-- Instructions --
• a. Answer these from the CMOS logic gate variability text:
(i) What kind of simulations produced the results?
(ii) In which city is PGMicro located, according to the affiliation line?
(iii) What email address is listed for the corresponding author?
• b. Write what comes next in the CMOS logic gate variability text, starting right after its keyword list.

-- Passage provided --
===============

# CMOS Logic Gate Performance Variability Related to Transistor Network Arrangements

# Digeorgia N. da Silva, André I. Reis, Renato P. Ribas

PGMicro - Federal University of 'Rio Grande do Sul', Av. Bento Gonçalves 9500, CEP 91501-970, Porto Alegre, RS, Brazil.

Corresponding author. Tel.: +55 51 3308 6810; fax: +55 51 3308 7308. E-mail address: dnsilva@inf.ufrgs.br (Digeorgia da Silva).

# **ABSTRACT**

The rapid scaling of CMOS technology has resulted in drastic variations of process parameters. Since different transistor arrangements present different electrical characteristics, this work analyzes the impact of process variability in performance of logic gates, according to their topology and the relative position of the switching device in network. Results have been obtained through Monte Carlo simulations and design guidelines for parametric yield improvement have been derived from.

## Keywords

Performance variability, parametric yield, transistor networks, CMOS logic gates.

===============

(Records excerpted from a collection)
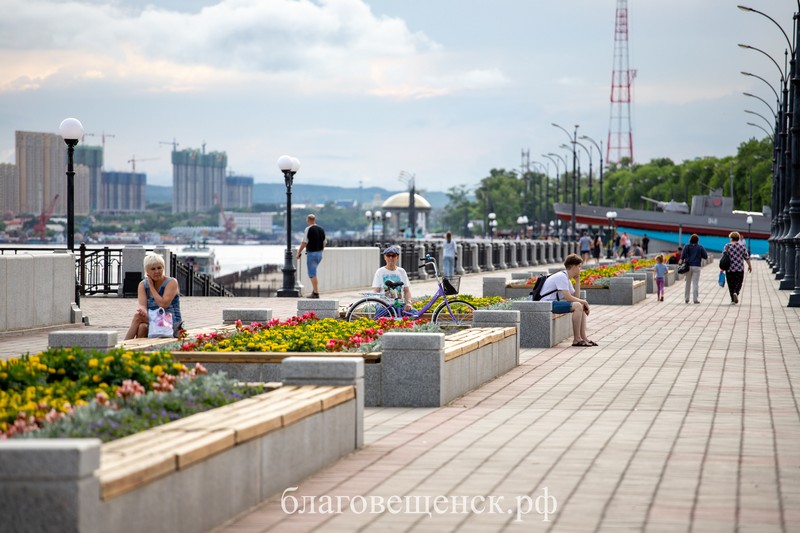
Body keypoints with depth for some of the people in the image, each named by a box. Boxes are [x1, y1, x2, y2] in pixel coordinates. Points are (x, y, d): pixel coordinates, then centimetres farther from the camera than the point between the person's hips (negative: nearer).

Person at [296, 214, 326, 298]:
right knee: (313, 273, 20)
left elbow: (304, 243, -15)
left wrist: (299, 252, -6)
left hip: (311, 253, -7)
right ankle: (314, 290, 18)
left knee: (312, 274, -3)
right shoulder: (321, 229, 8)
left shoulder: (308, 229, -13)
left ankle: (316, 293, -6)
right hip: (319, 253, 7)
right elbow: (324, 243, 13)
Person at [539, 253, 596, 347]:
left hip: (555, 303, 11)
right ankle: (576, 339, -21)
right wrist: (583, 301, -10)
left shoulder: (567, 278, 17)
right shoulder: (561, 276, -15)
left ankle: (583, 337, 2)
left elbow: (575, 296, 16)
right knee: (577, 306, -23)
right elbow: (568, 297, -21)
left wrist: (577, 280, 11)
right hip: (548, 304, -11)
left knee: (581, 306, 8)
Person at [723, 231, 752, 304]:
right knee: (738, 283, 6)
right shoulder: (742, 246, -1)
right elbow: (746, 257, 2)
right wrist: (749, 265, 14)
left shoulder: (727, 246, -2)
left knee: (731, 284, 10)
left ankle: (733, 300, 11)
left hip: (729, 269, 0)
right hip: (740, 269, 0)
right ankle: (736, 293, -22)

===============

-- Replies --
• a.
(i) Monte Carlo simulations
(ii) Porto Alegre
(iii) dnsilva@inf.ufrgs.br

• b.
# 1. Introduction

Manufacturing variations may lead to significant discrepancies between designed and fabricated integrated circuits. Due to the shrinking of device size, the relative impact of critical dimension variations tends to increase at each new technology generation, since the process tolerances do not scale at the same rate [1]. Many studies about effects of intrinsic processes on the functionality and reliability of circuits have been done in recent years [2]-[6]. Since process variations become a more critical issue due to aggressive technology scaling, the migration from deterministic to statistical analysis of circuit designs may reduce conservatism and failure risk compared with applying the traditional worst-case corner approach. The traditional corner-case static timing analysis (STA) technique seems as a reasonable way to handle global variations on a wafer but not local ones [7][8]. In terms of circuit performance, a logic gate may become slower for a certain variation and faster for another one, and that might depend on its location on a die. The importance of intra-die variations has grown as well, and the number of process parameters which present considerable variations has also increased. Such situation requires some changes in STA in order to find alternatives to their deterministic nature. In nanoscale CMOS devices, the reduced average number of dopant atoms in the channel of a transistor increases the effect of random dopant fluctuations on its threshold voltage to increase [9].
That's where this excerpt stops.